American Airlines posts record first quarter profit of $932 million
American Airlines posted impressive first-quarter profit of $932 million, which is nearly double the profit it made in the same quarter last year of $480 million.
Record profits for the airline is partly thanks to much cheaper jet fuel. The spot price of jet fuel is 40 percent cheaper than in September, meaning that airlines have been able to significantly cut costs.
Revenue for American Airlines dropped 1.7 percent to $9.82 billion for the quarter, as passengers flew fewer miles.
However, because of a $1.36 billion cut in its fuel bill the company’s earnings soared.
Excluding net special charges, American Airlines Group’s first quarter 2015 net profit was a record $1.2 billion, or $1.73 per diluted share. This represents a tripling of the its first quarter 2014 net profit excluding net special credits of $402 million, or $0.54 per diluted share.

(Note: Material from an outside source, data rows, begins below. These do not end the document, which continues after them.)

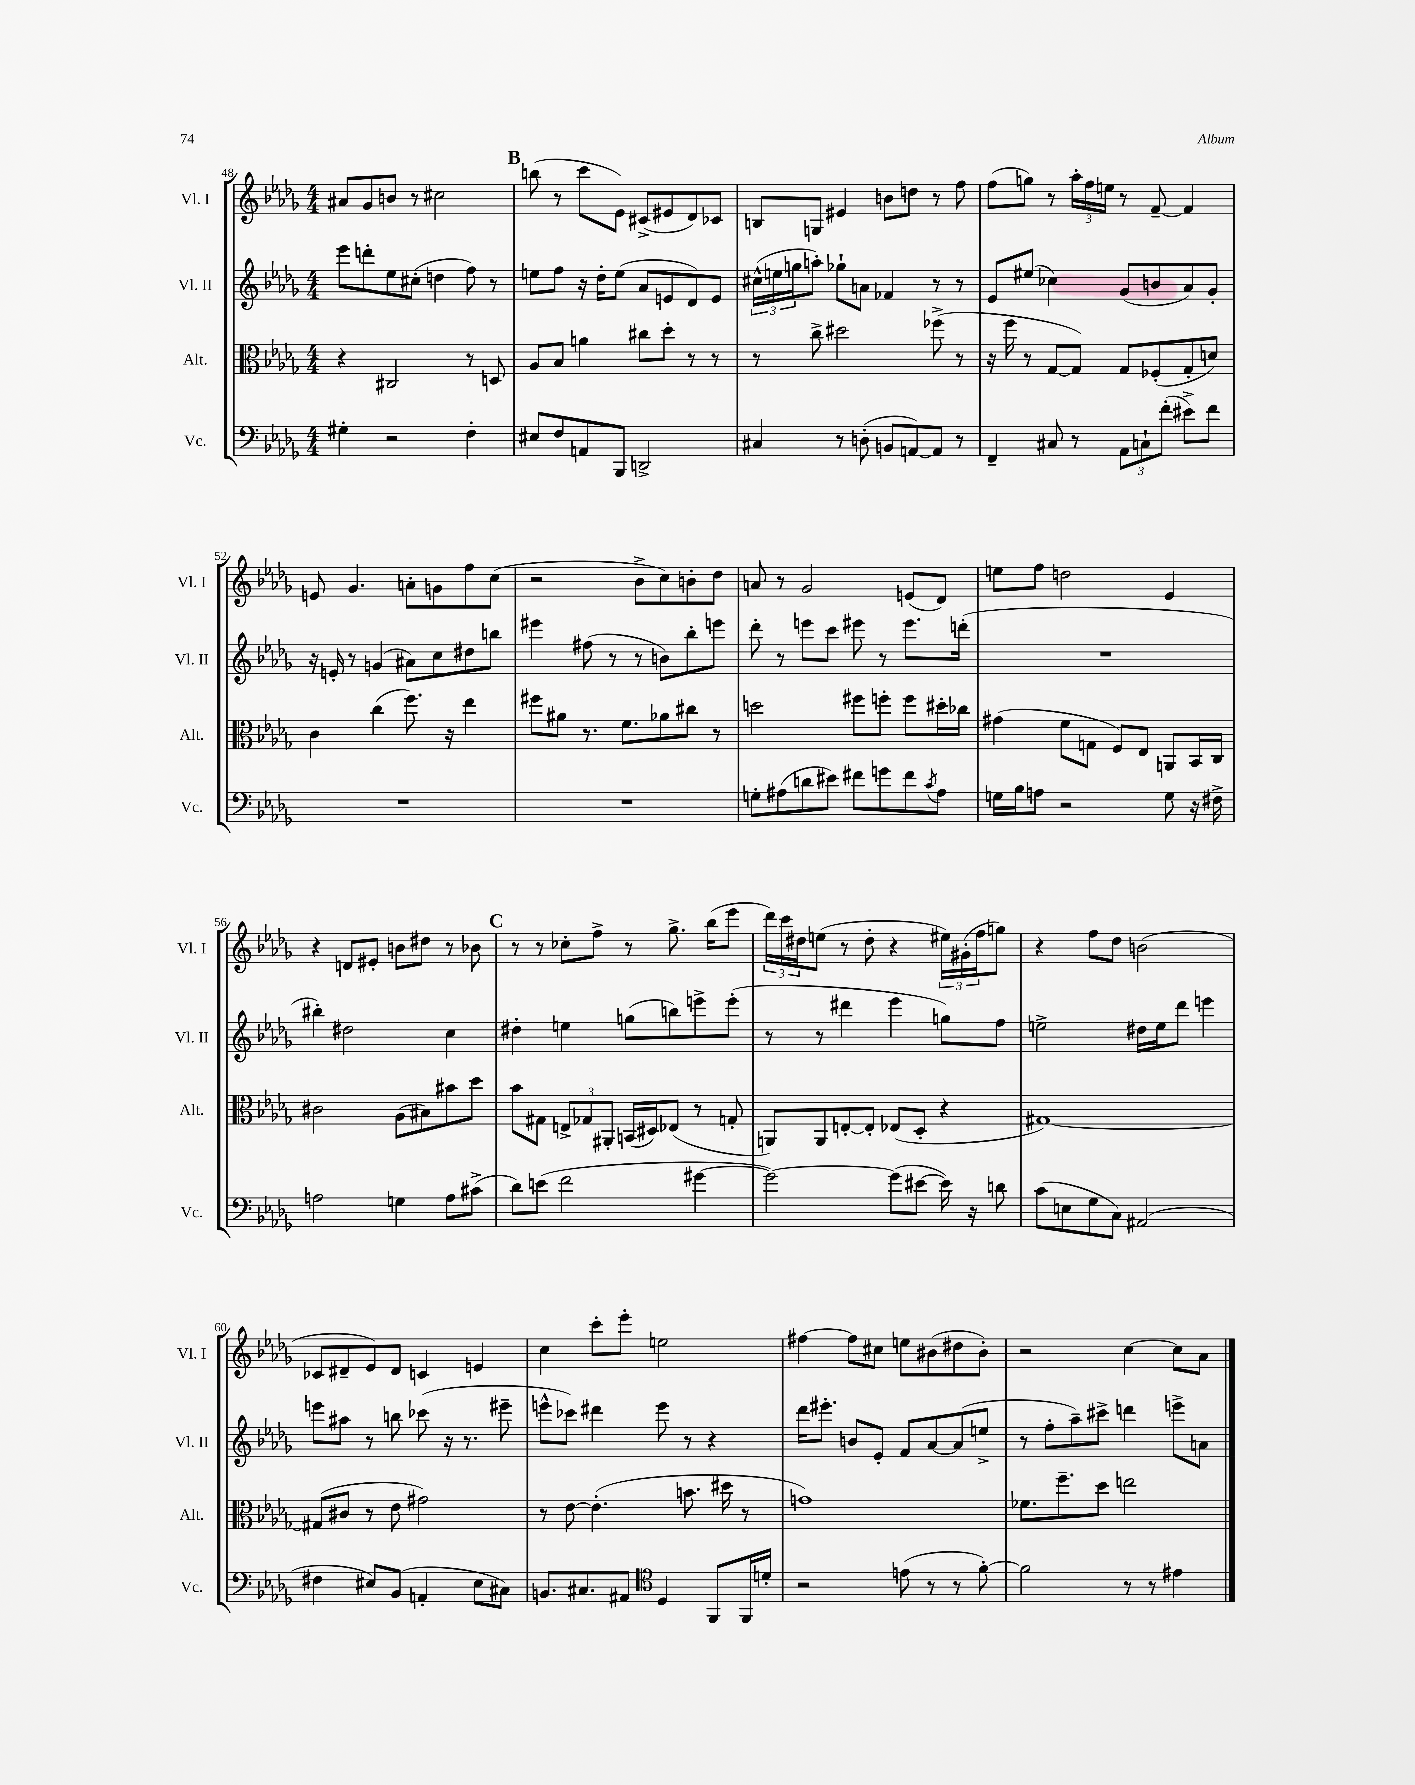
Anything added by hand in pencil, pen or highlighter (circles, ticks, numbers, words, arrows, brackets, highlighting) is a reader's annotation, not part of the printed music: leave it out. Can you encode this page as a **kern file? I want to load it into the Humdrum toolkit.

**kern	**kern	**kern	**kern
*staff4	*staff3	*staff2	*staff1
*clefF4	*clefC3	*clefG2	*clefG2
*k[b-e-a-d-g-]	*k[b-e-a-d-g-]	*k[b-e-a-d-g-]	*k[b-e-a-d-g-]
*M4/4	*M4/4	*M4/4	*M4/4
4G#'	4r	8eee-	8a#
.	.	8ddd'	8g-
2r	2C#	8ee-	8b
.	.	(8cc#'	8r
.	.	4dd	2cc#
4F'	8r	8ff)	.
.	8D	8r	.
=	=	=	=
8E#	8A-	8ee	(8bb
8F	8B-	8ff	8r
8AA	4a	16r	8ccc
.	.	16dd-'	.
8BBB-	.	(8ee	8e-)
2DD^	8cc#	8a-	(8c#^
.	8dd-'	8e	8e#
.	8r	8d-)	8d-)
.	8r	8e	8c-
=	=	=	=
4C#	8r	(24cc#^^	8B
.	.	24ee	.
.	.	24gg	.
.	8cc^	8aa')	8G
8r	2dd#	8gg-`	4e#
(8D'	.	8a	.
8BB	.	4f-	8b
[8AA)	.	.	8dd
8AA]	(8ff-^	8r	8r
8r	8r	8r	8ff
=	=	=	=
4FF~	16r	8e-	(8ff
.	16ff	.	.
.	8r	(8ee#	8gg)
8C#	[8G-	4cc-)	8r
8r	8G-])	.	24aa-'
.	.	.	24ff
.	.	.	24ee
12AA-	8G-	(8g-	8r
12C`	.	.	.
.	(8F-'	8b	[8f~
(12f'	.	.	.
8e#^)	8G-'	8a-)	4f]
8f	8d)	8g-'	.
=	=	=	=
1r	4c	16r	8e
.	.	16e'	.
.	.	8r	4.g-
.	(4cc	(4g	.
.	8.ff)	8a#)	8a'
.	.	8cc	8g
.	16r	.	.
.	4ee-	8dd#	8ff
.	.	8bb	(8cc
=	=	=	=
1r	8ff#	4eee#	2r
.	8a#	.	.
.	8.r	(8ff#	.
.	.	8r	.
.	8.f	.	.
.	.	8r	8b-^
.	8a-	8b)	8cc)
.	8cc#	8bb-'	8b'
.	8r	8eee	8dd-
=	=	=	=
8G'	2dd	8ddd-'	8a
(8A#	.	8r	8r
8d	.	8eee	2g-
8e#)	.	8ccc	.
8f#	8ff#	8eee#	.
8g	8ff'	8r	.
8f#	8ff	8.eee#	(8e
8qc	.	.	.
8A#	16dd#'	.	8d-)
.	16cc-	(16ddd'	.
=	=	=	=
16G	(4g#	1r	8ee
16B-	.	.	.
8A	.	.	8ff
2r	8f	.	2dd
.	8G	.	.
.	8F)	.	.
.	8E-	.	.
8G	8AA	.	4e-
16r	16BB-	.	.
16F#^	16C	.	.
=	=	=	=
2A	2c#	4bb#')	4r
.	.	2dd#	8d
.	.	.	8e#'
4G	(8A-	.	8b
.	8B#)	.	8dd#
8A	8b#	4cc	8r
(8c#^	8dd-	.	8b-
=	=	=	=
8d-)	8b-	4dd#'	8r
(8e	8G#	.	8r
2f	12E^	4ee	8cc-'
.	12G-	.	.
.	.	.	8ff^
.	12AA#'	.	.
.	(16BB	(8gg	8r
.	16D#)	.	.
.	(8E-	8bb)	8.gg-^
[4g#	8r	8eee^	.
.	.	.	(16bb-
.	8G'	(8eee'	8eee-
=	=	=	=
2g#_)	8AA)	8r	24ddd-)
.	.	.	24ccc
.	.	.	24dd#
.	8AA	8r	(8ee
.	[8E'	4ddd#	8r
.	8E']	.	8dd#'
(8g#]	(8E-	4eee-	4r
[8e#	8D-'	.	.
16e#])	4r	8gg)	24ee#)
.	.	.	(24g#'
16r	.	.	.
.	.	.	24ff
8d	.	8ff	8gg)
=	=	=	=
(8c	[1G#)	2ee^	4r
8E	.	.	.
8G-	.	.	8ff
8C)	.	.	8dd-
(2AA#	.	16dd#	(2b
.	.	16ee	.
.	.	8ddd-	.
.	.	4eee	.
=	=	=	=
4F#	(8G#]	8eee	8c-
.	8c#	8aa#	8d#~
8E#)	8r	8r	8e-)
(8BB-	8e-	8bb	8d#
4AA'	2g#)	(8ccc-	4c
.	.	16r	.
.	.	8.r	.
8E#	.	.	4e
8C#)	.	8eee#~	.
=	=	=	=
8.BB	8r	8eee^^	4cc
.	[8e-	8ccc-)	.
8.C#	.	.	.
.	(4.e-']	4ddd#	8ccc'
8AA#	.	.	8eee-'
*clefC4	*	*	*
4D-	.	8eee	2ee
.	8.b	8r	.
8FF	.	4r	.
.	16dd#	.	.
16FF	8r	.	.
16d'	.	.	.
=	=	=	=
2r	1g)	16ddd-	[4ff#
.	.	8.eee#'	.
.	.	8b	8ff#]
.	.	8e-'	8cc#
(8e	.	8f	8ee
8r	.	[8a-	(8b#
8r	.	(8a-]	8dd#
[8f')	.	8ee^	8b#')
=	=	=	=
2f]	8.f-	8r	2r
.	.	8ff'	.
.	8.ff~	.	.
.	.	8aa-~)	.
.	8dd-	8ccc#^	.
8r	2ee	4ddd	[4cc
8r	.	.	.
4e#	.	8eee^	8cc]
.	.	8a	8a-
==	==	==	==
*-	*-	*-	*-
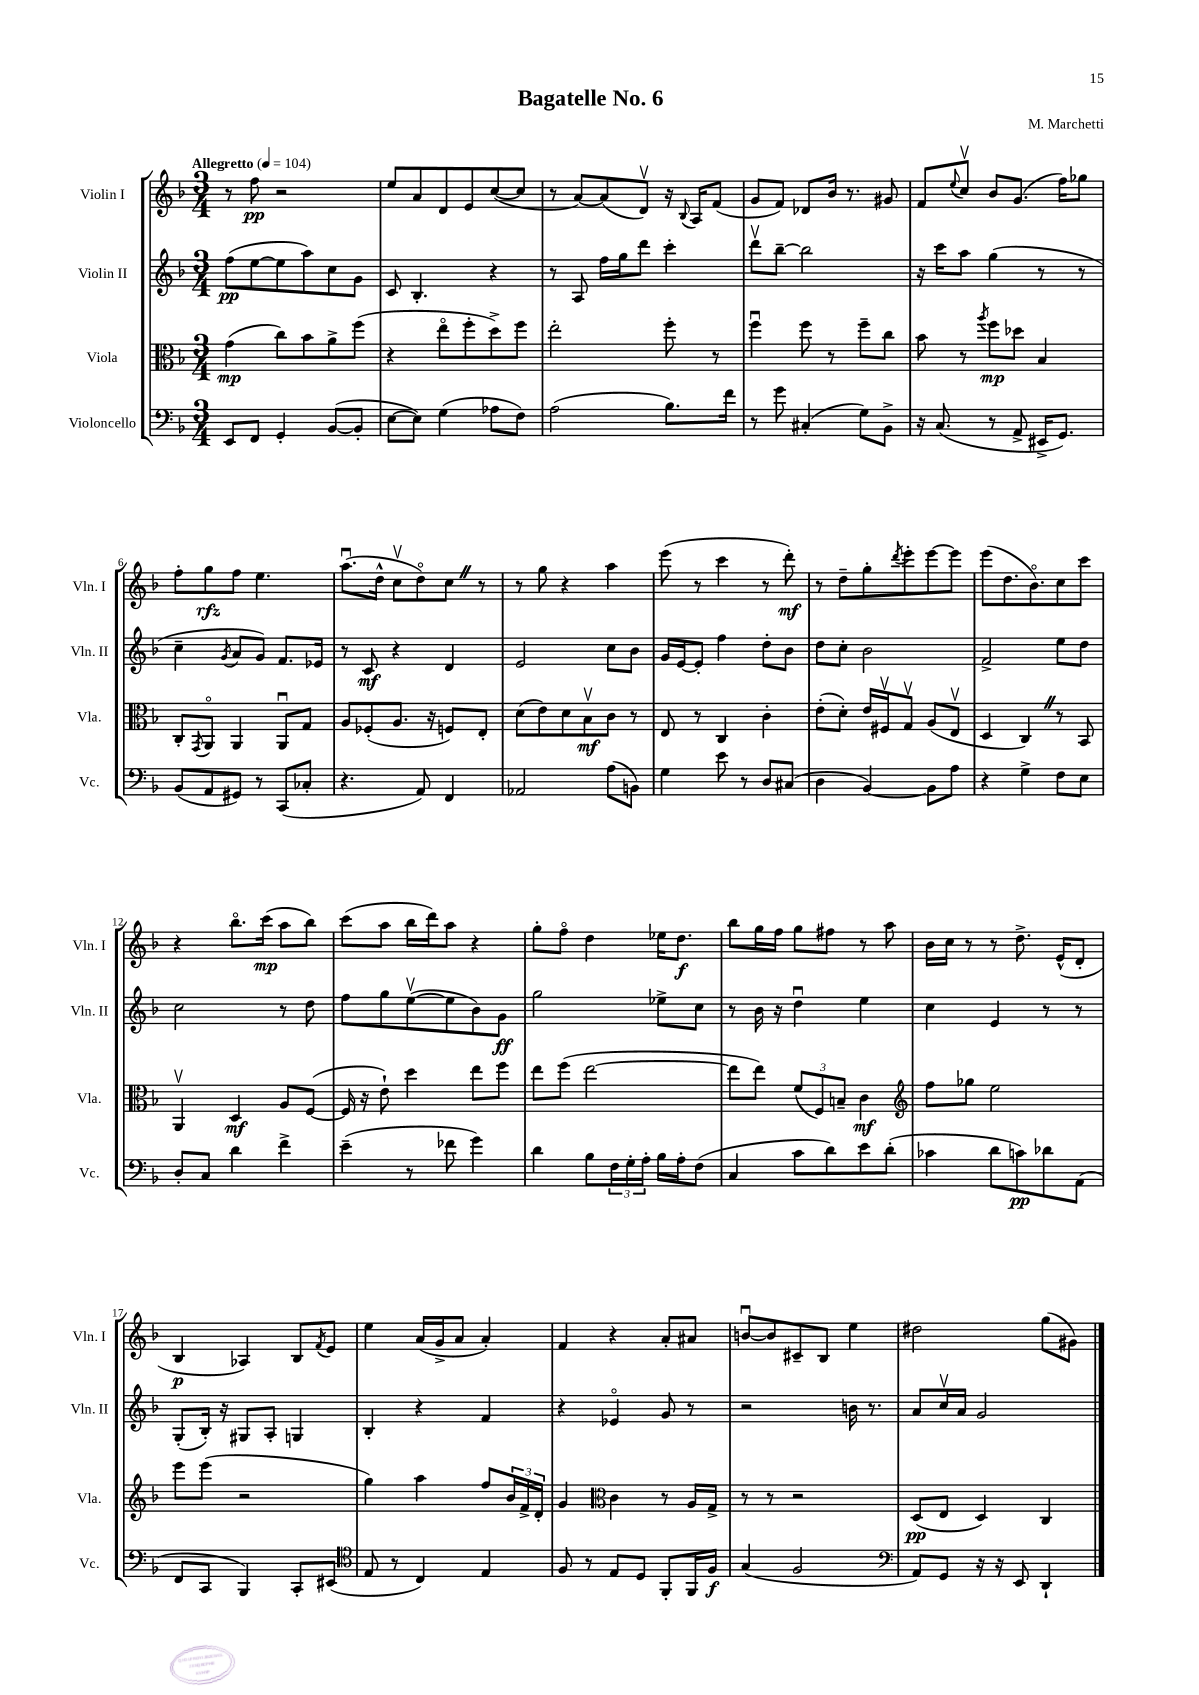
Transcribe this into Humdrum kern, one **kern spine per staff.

**kern	**kern	**kern	**kern
*staff4	*staff3	*staff2	*staff1
*clefF4	*clefC3	*clefG2	*clefG2
*k[b-]	*k[b-]	*k[b-]	*k[b-]
*M3/4	*M3/4	*M3/4	*M3/4
*MM104	*MM104	*MM104	*MM104
8EE/L	(4g\	(8ff\L	8r
8FF/J	.	[8ee\	8ff\
4GG'/	8cc\L)	8ee\]	2r
.	8b-\	8aa\)	.
([8BB-/L	8a^\	8cc\	.
8BB-'/]J	(8ff\J	8g\J	.
=	=	=	=
[8E\L	4r	8c/	8ee/L
8E\]J)	.	4.B-'/	8a/
(4G\	8eeo\L	.	8d/
.	8ff'\	.	8e/
8A-\L	8dd^\)	4r	([8cc/
8F\J)	8ff\J	.	8cc/]J
=	=	=	=
(2A\	2ee'\	8r	8r
.	.	8A/	[8a/L)
.	.	16ff\LL	(8a/]
.	.	16gg\J	.
.	.	8ddd\J	8dv/J)
8.B-\L)	8ff'\	4ccc'\	16r
.	.	.	8qqB-/
.	.	.	16A/LK
.	8r	.	(8f/J
16f\Jk	.	.	.
=	=	=	=
8r	4ffu\	8dddv\L	8g/L
8g\	.	[8bb-~\J	8f/J)
(4C#'/	8ff\	2bb-\]	8d-/L
.	8r	.	16b-/Jk
.	.	.	8.r
8G\L)	8ff~\L	.	.
8BB-^\J	8cc\J	.	8g#/
=	=	=	=
16r	8b-\	16r	8f/L
(8.C/	.	16ccc\LK	.
.	.	.	8qqee/
.	8r	8aa\J	8ccv/J
.	8qaa/	.	.
8r	8ff\L	(4gg\	8b-/L
8AA^/	8dd-\J	.	(8.g/J
16EE#^/LK	4B-/	8r	.
8.GG/J)	.	.	16ff\LK)
.	.	8r	8gg-\J
=	=	=	=
(8BB-/L	8C'/L	4cc~\	8ff'\L
.	8qGG/	.	.
8AA/	8AAo/J	.	8gg\
.	.	8qg/	.
8GG#/J)	4AA/	8a/L	8ff\J
8r	.	8g/J)	4.ee\
(8CC/L	8AAu/L	8.f/L	.
8C-'/J	8G/J	.	.
.	.	16e-/Jk	.
=	=	=	=
4.r	8A/L	8r	(8.aau\L
.	(8F-'/	8c/	.
.	.	.	16dd^^\Jk
.	8.A/J	4r	8ccv\L
8AA/)	.	.	8ddo\)
.	16r	.	.
4FF/	8F/L)	4d/	8cc\J
.	8E'/J	.	8r
=	=	=	=
2AA-/	(8d\L	2e/	8r
.	8e\)	.	8gg\
.	8d\	.	4r
.	8B-v\	.	.
(8A\L	8c\J	8cc\L	4aa\
8BB\J)	8r	8b-\J	.
=	=	=	=
4G\	8E/	16g/LL	(8eee\
.	.	[16e/J	.
.	8r	8e'/]J	8r
8e\	4C/	4ff\	4ccc\
8r	.	.	.
8D/L	4c'\	8dd'\L	8r
(8C#/J	.	8b-\J	8ddd'\)
=	=	=	=
4D\	(8e'\L	8dd\L	8r
.	8d'\J)	8cc'\J	8dd~\L
[4BB-/)	16e/LL	2b-\	8gg'\
.	16F#v/J	.	.
.	.	.	8qddd/
.	8Gv/J	.	8eee'\
8BB-\]L	(8A/L	.	[8eee\
8A\J	8Ev/J	.	8eee\]J
=	=	=	=
4r	4D/	2f^/	(8eee\L
.	.	.	8.dd\
4G^\	4C/)	.	.
.	.	.	8.b-o\)
8F\L	8r	8ee\L	8cc\
8E\J	8BB-/	8dd\J	8ccc\J
=	=	=	=
8D'/L	4AAv/	2cc\	4r
8C/J	.	.	.
4d\	4D/	.	8.bb-o\L
.	.	.	(16ccc\Jk
4f^\	8A/L	8r	8aa\L
.	([8F/J	8dd\	8bb-\J)
=	=	=	=
(4e~\	16F/]	8ff\L	(8ccc\L
.	16r	.	.
.	8e`\)	8gg\	8aa\J
8r	4dd\	([8eev\	16bb-\LL
.	.	.	16ddd\J)
8f-\	.	8ee\]	8aa\J
4g\)	8ee\L	8b-\)	4r
.	8ff\J	8g\J	.
=	=	=	=
4d\	8ee\L	2gg\	8gg'\L
.	(8ff\J	.	8ffo\J
8B-\L	[2ee\	.	4dd\
24F\L	.	.	.
24G'\	.	.	.
24A'\JJ	.	.	.
16B-\LL	.	8ee-^\L	16ee-\LK
16A'\J	.	.	8.dd\J
(8F\J	.	8cc\J	.
=	=	=	=
4C/	8ee\]L	8r	8bb-\L
.	8ee\J)	16b-\	16gg\L
.	.	16r	16ff\JJ
8c\L	(12f/L	4ddu\	8gg\L
.	12F/)	.	.
8d\)	.	.	8ff#\J
.	12B~/J	.	.
8e\	4c\	4ee\	8r
(8d'\J	.	.	8aa\
=	=	=	=
*	*clefG2	*	*
4c-\	8ff\L	4cc\	16b-\LL
.	.	.	16cc\JJ
.	8gg-\J	.	8r
8d\L	2ee\	4e/	8r
8c\)	.	.	8.dd^\
8d-\	.	8r	.
.	.	.	(16e^^/LK
(8AA\J	.	8r	8d'/J
=	=	=	=
8FF/L	8eee\L	(8G'/L	4B-/
8CC/J	(8eee\J	16B-'/Jk)	.
.	.	16r	.
4BBB-/)	2r	8G#/L	4A-/)
.	.	8A'/J	.
8CC'/L	.	4G/	8B-/L
.	.	.	8qf/
(8EE#/J	.	.	8e/J
=	=	=	=
*clefC4	*	*	*
8E/	4gg\)	4B-'/	4ee\
8r	.	.	.
4C/)	4aa\	4r	(16a/LL
.	.	.	16g^/J
.	.	.	8a/J
4E/	8ff/L	4f/	4a'/)
.	24b-/L	.	.
.	24f^/	.	.
.	24d'/JJ	.	.
=	=	=	=
8F/	4g/	4r	4f/
8r	.	.	.
*	*clefC3	*	*
8E/L	4c\	4e-o/	4r
8D/J	.	.	.
8FF'/L	8r	8g/	8a'/L
16FF/L	16A/LL	8r	8a#/J
16F/JJ	16G^/JJ	.	.
=	=	=	=
(4G/	8r	2r	[8bu/L
.	8r	.	8b/]
2F/	2r	.	8c#~/
.	.	.	8B-/J
.	.	16b\	4ee\
.	.	8.r	.
=	=	=	=
*clefF4	*	*	*
8AA/L)	(8D/L	8a/L	2dd#\
8GG/J	8E/J	16ccv/L	.
.	.	16a/JJ	.
16r	4D/)	2g/	.
16r	.	.	.
8EE/	.	.	.
4DD`/	4C/	.	(8gg\L
.	.	.	8g#\J)
==	==	==	==
*-	*-	*-	*-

According to the airline, it paid an average of $1.86 per gallon for jet fuel in the quarter, which is 40 percent less than what it paid for jet fuel in Q1 2014, of $3.10 per gallon.
|Key figures (in millions USD except for share data)||Q1 2015||Q1 2014|
|Total operating expenses||$8,611||$9,265|
|Earnings per share (diluted)||$1.30||$0.65|
“We are pleased to report record first quarter profits, exceeding the prior record set just last year,” said Doug Parker, American Airlines Group Chairman and CEO.
“The credit belongs to our 100,000 team members who are working together to restore American to the greatest airline in the world. We are particularly pleased with the integration achievements our team has realized and look forward to building on those successes through 2015 and beyond.”
In the first quarter, American Airlines returned $260 million to its shareholders through the payment of $70 million in quarterly dividends and the repurchase of $190 million of common stock, or 3.8 million shares, at an average price of $49.47 per share.
“American continues to decrease capacity to weak international markets, but is still the largest U.S. airline in the region so it is more affected than its peer group by weak demand,” Helane Becker, an analyst with Cowen & Co, wrote in a research note to investors.
“We expect further capacity cuts will be announced in early May for , as management continues to adjust its schedule.”